Sorrows of Werter
Die Leiden des Jungen Werthers (The Sorrows of the Young Werter) by Johann Wolfgang von Goethe (1749-1832) was originally published anonymously in Leipzig in 1774. Almost instantly it became a best seller, catapulting its young and unknown author into fame and a major literary career that would span more than half a century. By the end of the decade the novel had been translated into the other European languages, attaining a pan-European success that continued well into the nineteenth century: as late as 1892 it afforded Jules Massenet one of his greatest musical triumphs at the Paris Opera.
The first French translation was published in 1777 as the work of C. Aubry, a pseudonym for Friedrich Wilhelm Karl, Graf von Schmettau (1742-1806), and it was frequently reprinted in that language.
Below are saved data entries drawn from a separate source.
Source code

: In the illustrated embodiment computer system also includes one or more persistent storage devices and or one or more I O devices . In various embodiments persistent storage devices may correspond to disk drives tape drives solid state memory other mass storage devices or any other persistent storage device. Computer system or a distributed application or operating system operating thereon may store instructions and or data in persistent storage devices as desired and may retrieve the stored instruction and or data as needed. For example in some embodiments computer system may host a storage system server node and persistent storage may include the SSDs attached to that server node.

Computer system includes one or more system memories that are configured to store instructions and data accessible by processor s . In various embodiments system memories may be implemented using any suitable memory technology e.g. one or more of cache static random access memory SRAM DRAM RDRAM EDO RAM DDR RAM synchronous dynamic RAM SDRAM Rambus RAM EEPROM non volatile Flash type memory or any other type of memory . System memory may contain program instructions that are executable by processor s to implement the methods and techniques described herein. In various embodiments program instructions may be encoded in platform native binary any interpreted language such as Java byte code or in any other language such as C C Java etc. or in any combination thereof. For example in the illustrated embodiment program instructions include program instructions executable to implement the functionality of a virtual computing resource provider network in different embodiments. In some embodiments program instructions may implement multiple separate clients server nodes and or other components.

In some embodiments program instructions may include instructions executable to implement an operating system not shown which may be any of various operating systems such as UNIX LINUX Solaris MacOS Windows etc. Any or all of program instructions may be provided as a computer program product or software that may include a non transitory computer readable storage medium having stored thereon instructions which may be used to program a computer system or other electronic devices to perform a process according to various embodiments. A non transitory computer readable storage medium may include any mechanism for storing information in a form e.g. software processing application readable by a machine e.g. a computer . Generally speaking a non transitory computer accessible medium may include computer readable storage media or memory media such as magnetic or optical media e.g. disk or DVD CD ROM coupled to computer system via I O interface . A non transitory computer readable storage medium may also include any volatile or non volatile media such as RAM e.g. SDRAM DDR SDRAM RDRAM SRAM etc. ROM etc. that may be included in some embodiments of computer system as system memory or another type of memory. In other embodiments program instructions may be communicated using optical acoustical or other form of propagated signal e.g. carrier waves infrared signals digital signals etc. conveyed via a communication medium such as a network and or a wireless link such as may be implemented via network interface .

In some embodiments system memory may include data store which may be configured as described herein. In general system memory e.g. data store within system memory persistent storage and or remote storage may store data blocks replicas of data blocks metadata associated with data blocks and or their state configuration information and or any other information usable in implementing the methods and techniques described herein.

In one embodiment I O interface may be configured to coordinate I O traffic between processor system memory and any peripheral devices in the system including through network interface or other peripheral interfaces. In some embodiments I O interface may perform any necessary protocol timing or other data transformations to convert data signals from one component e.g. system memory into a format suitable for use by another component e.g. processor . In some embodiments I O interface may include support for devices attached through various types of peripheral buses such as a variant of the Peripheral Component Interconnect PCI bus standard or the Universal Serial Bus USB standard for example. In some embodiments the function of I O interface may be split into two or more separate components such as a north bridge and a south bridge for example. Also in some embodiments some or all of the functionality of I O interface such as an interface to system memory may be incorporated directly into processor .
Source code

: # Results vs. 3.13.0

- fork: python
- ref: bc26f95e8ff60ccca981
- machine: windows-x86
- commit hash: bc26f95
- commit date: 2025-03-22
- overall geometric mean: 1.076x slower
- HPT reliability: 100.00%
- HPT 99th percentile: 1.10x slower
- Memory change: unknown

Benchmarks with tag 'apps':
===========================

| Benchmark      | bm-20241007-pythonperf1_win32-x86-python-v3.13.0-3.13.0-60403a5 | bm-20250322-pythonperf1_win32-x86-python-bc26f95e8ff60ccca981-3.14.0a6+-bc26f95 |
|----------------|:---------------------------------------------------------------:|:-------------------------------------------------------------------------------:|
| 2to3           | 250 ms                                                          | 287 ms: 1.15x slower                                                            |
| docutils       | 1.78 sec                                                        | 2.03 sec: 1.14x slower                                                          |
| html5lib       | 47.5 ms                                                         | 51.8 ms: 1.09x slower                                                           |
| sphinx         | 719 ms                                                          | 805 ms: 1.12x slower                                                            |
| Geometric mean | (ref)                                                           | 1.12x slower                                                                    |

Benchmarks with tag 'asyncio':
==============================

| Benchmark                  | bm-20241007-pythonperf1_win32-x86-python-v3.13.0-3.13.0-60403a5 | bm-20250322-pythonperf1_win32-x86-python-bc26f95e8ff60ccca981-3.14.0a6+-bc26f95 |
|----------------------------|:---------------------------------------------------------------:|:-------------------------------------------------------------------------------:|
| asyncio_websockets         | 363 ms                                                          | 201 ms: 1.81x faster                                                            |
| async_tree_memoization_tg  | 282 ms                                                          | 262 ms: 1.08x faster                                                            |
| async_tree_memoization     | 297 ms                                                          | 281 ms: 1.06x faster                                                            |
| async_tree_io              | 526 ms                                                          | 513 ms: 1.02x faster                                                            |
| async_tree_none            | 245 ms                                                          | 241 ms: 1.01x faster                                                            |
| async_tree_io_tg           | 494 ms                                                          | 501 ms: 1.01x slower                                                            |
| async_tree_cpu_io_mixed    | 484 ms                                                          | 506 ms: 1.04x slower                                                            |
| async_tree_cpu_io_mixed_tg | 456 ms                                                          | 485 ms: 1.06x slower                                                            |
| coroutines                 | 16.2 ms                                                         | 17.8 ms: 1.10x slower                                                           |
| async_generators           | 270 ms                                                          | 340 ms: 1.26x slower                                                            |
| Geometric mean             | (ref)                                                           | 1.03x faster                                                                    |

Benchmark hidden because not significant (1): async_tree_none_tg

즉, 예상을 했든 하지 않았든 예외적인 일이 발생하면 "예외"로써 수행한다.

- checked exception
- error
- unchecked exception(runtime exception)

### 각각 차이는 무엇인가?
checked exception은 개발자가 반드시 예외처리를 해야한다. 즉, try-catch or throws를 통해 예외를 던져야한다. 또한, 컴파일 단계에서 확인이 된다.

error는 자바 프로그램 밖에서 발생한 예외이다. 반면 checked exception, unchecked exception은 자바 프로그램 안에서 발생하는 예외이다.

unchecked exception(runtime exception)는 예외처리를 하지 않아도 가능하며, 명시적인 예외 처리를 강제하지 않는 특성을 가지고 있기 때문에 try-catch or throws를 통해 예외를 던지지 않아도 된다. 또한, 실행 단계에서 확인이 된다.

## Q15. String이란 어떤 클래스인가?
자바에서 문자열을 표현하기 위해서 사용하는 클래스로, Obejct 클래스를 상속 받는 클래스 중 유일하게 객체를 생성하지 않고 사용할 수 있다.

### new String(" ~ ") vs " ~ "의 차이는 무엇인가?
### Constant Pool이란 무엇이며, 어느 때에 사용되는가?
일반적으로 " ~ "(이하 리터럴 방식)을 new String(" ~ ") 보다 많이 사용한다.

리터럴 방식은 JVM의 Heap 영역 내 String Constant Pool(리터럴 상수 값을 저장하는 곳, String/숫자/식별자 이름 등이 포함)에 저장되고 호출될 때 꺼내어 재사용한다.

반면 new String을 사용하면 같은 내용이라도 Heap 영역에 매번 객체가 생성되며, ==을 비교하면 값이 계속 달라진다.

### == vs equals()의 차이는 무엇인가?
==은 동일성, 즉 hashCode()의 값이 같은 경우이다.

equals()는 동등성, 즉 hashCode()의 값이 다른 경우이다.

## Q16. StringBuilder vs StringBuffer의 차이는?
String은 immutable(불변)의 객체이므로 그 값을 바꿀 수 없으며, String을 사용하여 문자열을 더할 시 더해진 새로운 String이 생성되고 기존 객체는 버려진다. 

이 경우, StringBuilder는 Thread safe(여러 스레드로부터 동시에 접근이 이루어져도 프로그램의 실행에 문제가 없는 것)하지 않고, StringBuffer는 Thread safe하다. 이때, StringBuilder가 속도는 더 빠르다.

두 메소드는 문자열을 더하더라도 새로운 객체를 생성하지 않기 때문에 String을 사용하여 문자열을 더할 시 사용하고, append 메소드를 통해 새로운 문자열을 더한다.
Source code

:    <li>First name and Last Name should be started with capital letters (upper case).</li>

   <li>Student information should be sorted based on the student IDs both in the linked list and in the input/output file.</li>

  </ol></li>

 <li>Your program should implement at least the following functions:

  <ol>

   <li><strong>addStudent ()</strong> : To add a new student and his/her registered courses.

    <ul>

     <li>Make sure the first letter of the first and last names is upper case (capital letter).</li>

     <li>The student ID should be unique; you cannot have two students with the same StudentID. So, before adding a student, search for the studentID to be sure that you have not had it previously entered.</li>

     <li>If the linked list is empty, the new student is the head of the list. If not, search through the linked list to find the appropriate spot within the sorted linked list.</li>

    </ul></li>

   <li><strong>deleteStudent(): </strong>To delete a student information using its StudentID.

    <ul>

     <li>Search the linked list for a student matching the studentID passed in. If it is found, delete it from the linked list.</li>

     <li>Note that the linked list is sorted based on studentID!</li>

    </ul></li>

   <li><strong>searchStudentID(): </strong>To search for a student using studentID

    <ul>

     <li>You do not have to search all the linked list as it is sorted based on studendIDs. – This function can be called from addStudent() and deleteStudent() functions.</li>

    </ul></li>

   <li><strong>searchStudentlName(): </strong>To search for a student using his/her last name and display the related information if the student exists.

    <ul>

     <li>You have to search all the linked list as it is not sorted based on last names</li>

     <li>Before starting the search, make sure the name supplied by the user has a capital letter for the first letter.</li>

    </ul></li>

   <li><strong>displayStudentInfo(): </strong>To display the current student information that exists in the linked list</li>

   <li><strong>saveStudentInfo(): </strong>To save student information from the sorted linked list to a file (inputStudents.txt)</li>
The first English version, by Daniel Malthus, was published in 1779 as The Sorrows of Werter, using the French text, rather than Goethe's original, as its base.
The novel coincided with what has come to be known as the Age of Sensibility, whose flames it helped to fan. It is an epistolary novel, told in Werther's voice and from his perspective, and there is little in the way of plot. Charlotte, the oldest of six children, is left an orphan by the sudden death of her mother, and she marries the sensible, if somewhat plodding, Albert as a means of holding the family together. Onto the scene comes the young student Werther who is befriended by the couple but then falls passionately in love with Lotte. His infatuation progressively deepens to a point of desperation in which he commits suicide. The novel was said to be responsible for making suicide fashionable among the young men of Europe.
What the Creature responds to are less the episodes of the plot or even the dynamics of infatuation than the sense of moral emptiness that Werther finds in the world and from which he turns for refuge to the somewhat maternal Lotte. Precociously intellectual with a late-adolescent intensity, Werther too seeks to understand his identity and to discover his place in a middle-class milieu that cares for little that is not prudent and sensible, the world represented by Albert. In reference to the particular dynamics of Mary Shelley's novel, this milieu would appear very much on the order of the temperate Swiss world of Alphonse Frankenstein and Henry Clerval's father. Thus, curiously enough, the novel establishes a link to Goethe's fiction both through the intense self-questioning and bleak alienation of the Creature as well as the obsessive behavior of his creator Victor Frankenstein, who also turns away from the commonplace Geneva expectations in which he was raised to fathom a new mode of being.